When the API responds with an error status, the SDK throws an `ApiError` carrying the HTTP
status code and the server's message. When the request never reaches the API (DNS failure,
timeout, offline), it throws a `ConnectionError`. Both extend the `PromptJugglerError` base
class, so you can catch the whole surface at once.

```ts theme={null}
import { ApiError } from '@promptjuggler/sdk';

try {
  const run = await pj.getPromptRun('does-not-exist');
} catch (error) {
  if (error instanceof ApiError) {
    error.statusCode; // e.g. 404
    error.message; // the server's error message
  }
}
```

You never catch a generated-client error — the SDK translates the underlying client's
errors into its own.

## Webhooks

PromptJuggler signs every webhook with the `PromptJuggler-Signature` header.
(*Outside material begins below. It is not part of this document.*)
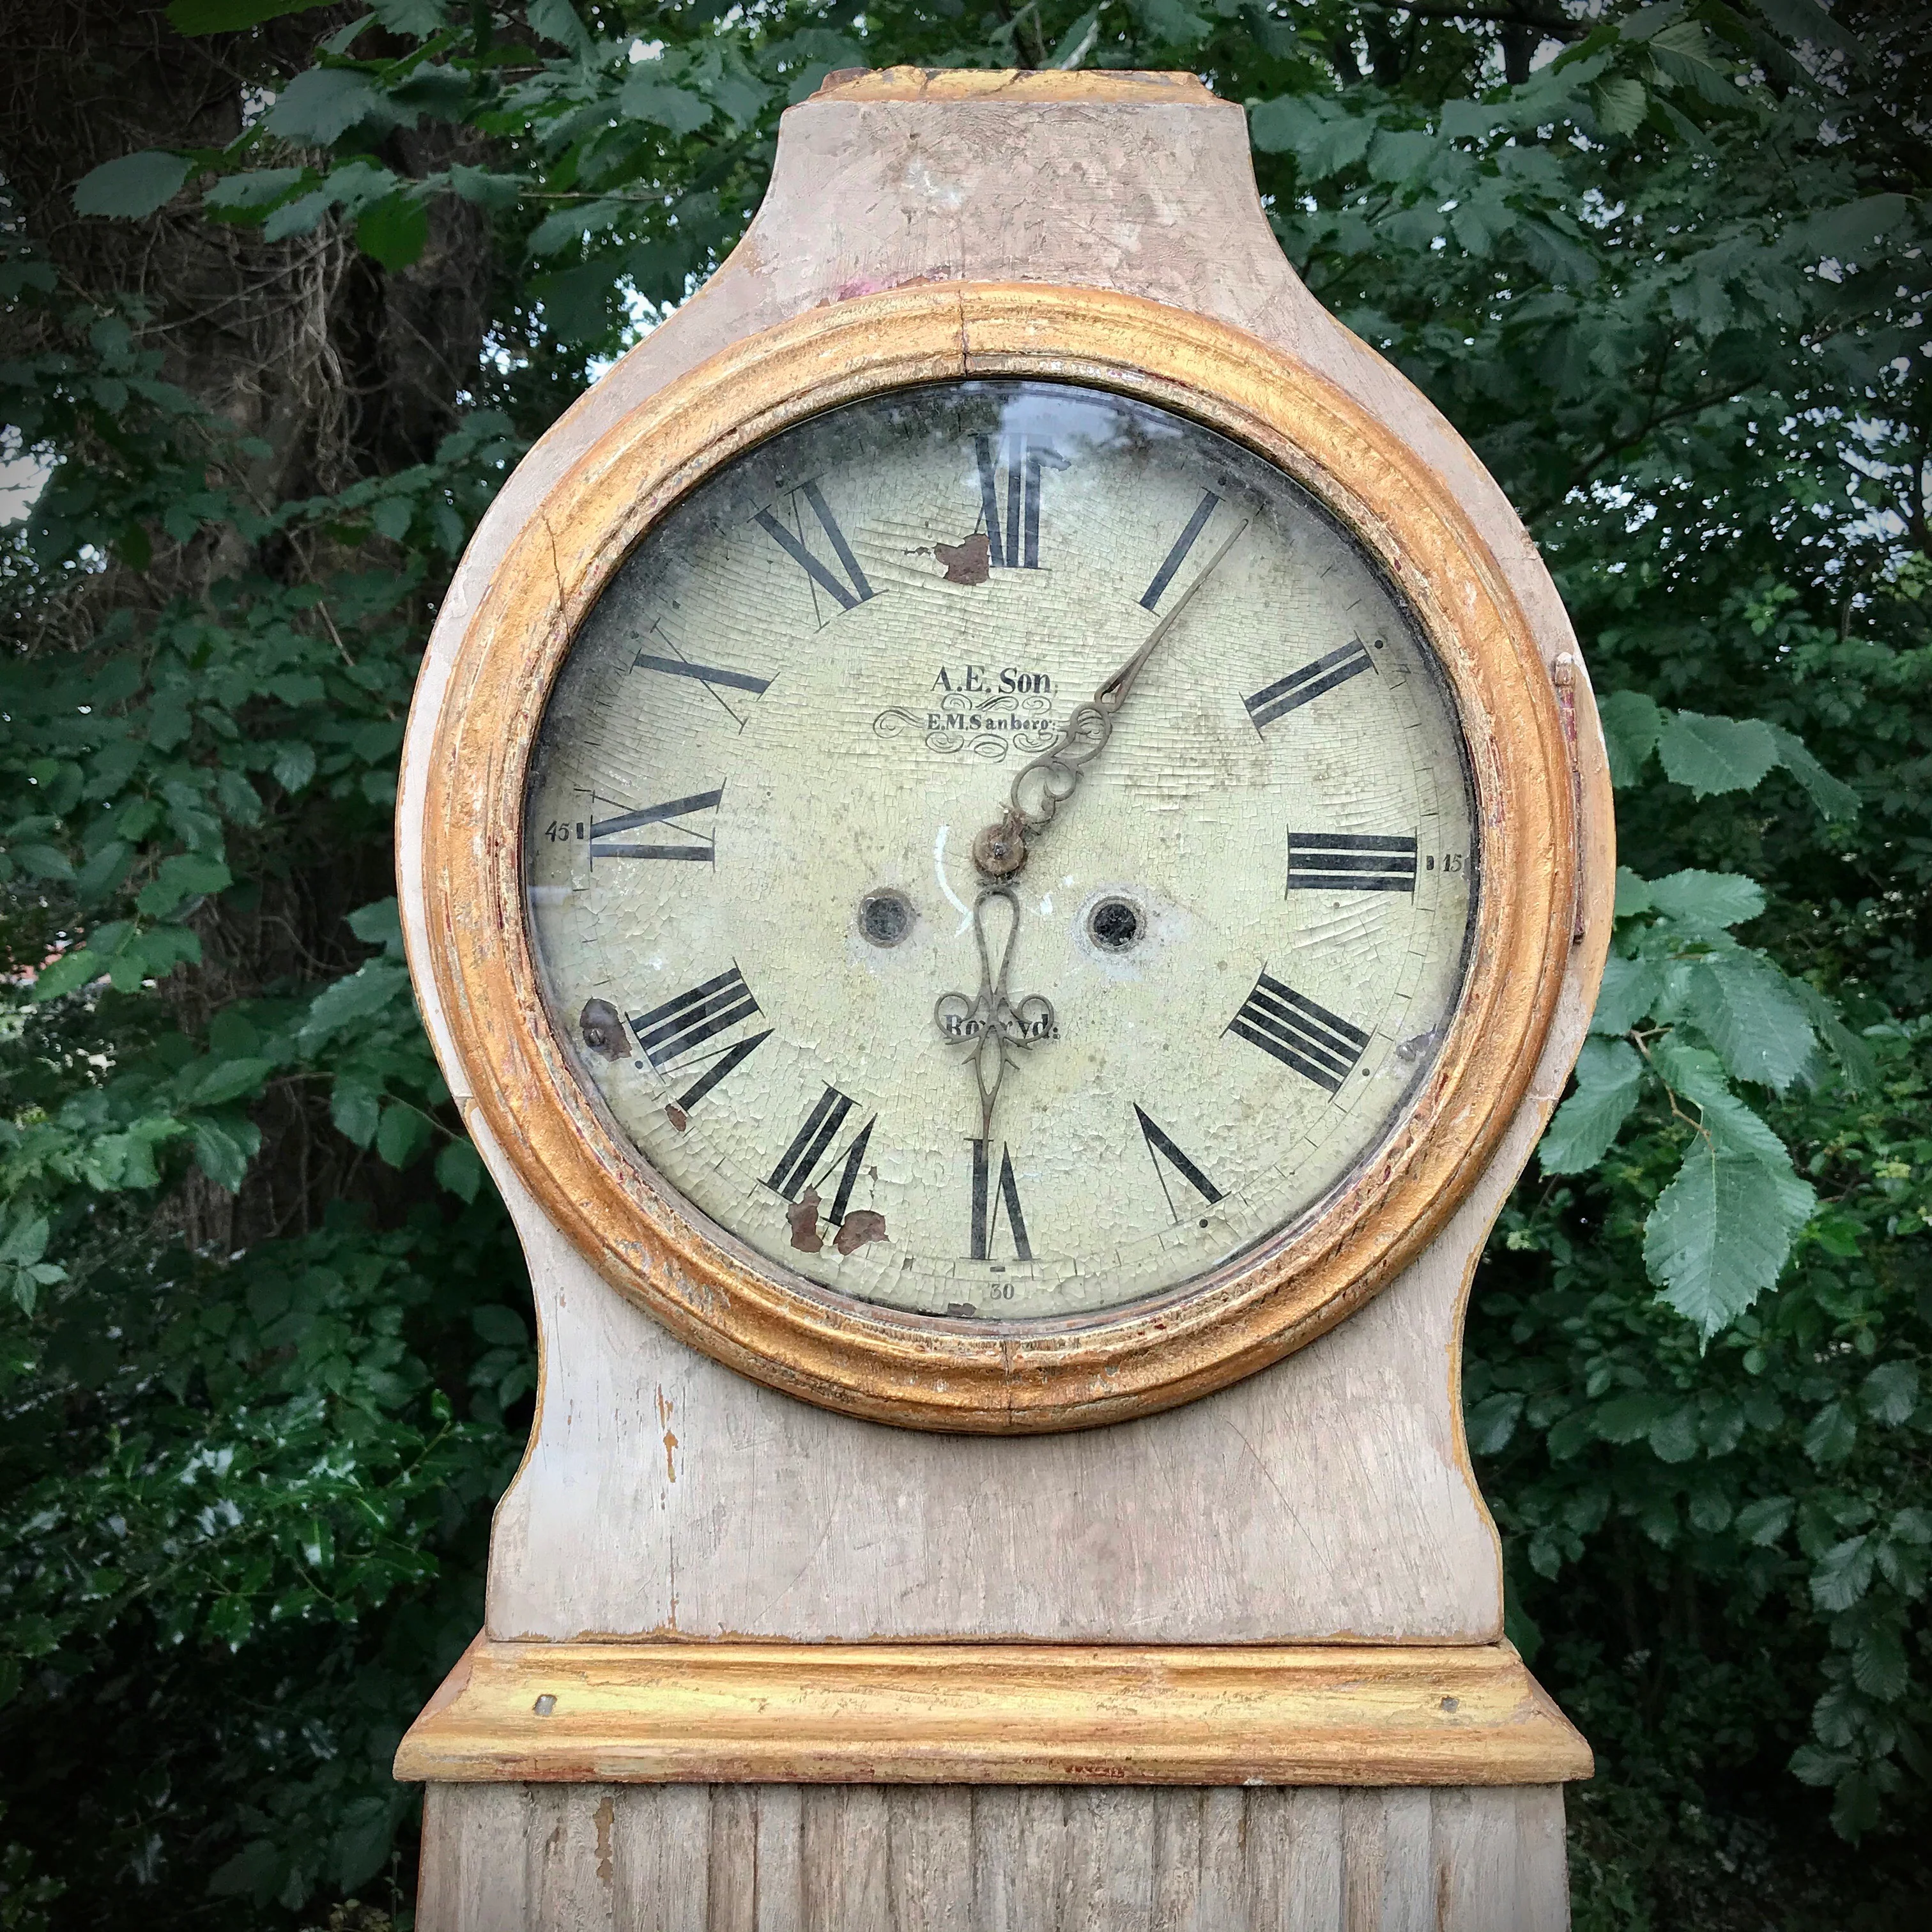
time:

Verify it
against the **raw** request body, before any JSON parsing:

```ts theme={null}
import { verifyWebhookSignature } from '@promptjuggler/sdk';

const payload = await request.text(); // the raw body
const signature = request.headers.get('PromptJuggler-Signature') ?? '';

if (!(await verifyWebhookSignature(payload, signature, 'your-webhook-secret'))) {
  // reject the delivery (e.g. respond 403)
}

const event = JSON.parse(payload);
```

`verifyWebhookSignature` recomputes the HMAC-SHA256 of `{timestamp}.{raw_body}`, compares
it in constant time, and rejects deliveries whose timestamp falls outside a tolerance
window (default 300s) to prevent replay. Widen or narrow it with the `tolerance` argument.
It uses the Web Crypto API, so it runs in Node, edge runtimes, and browsers alike.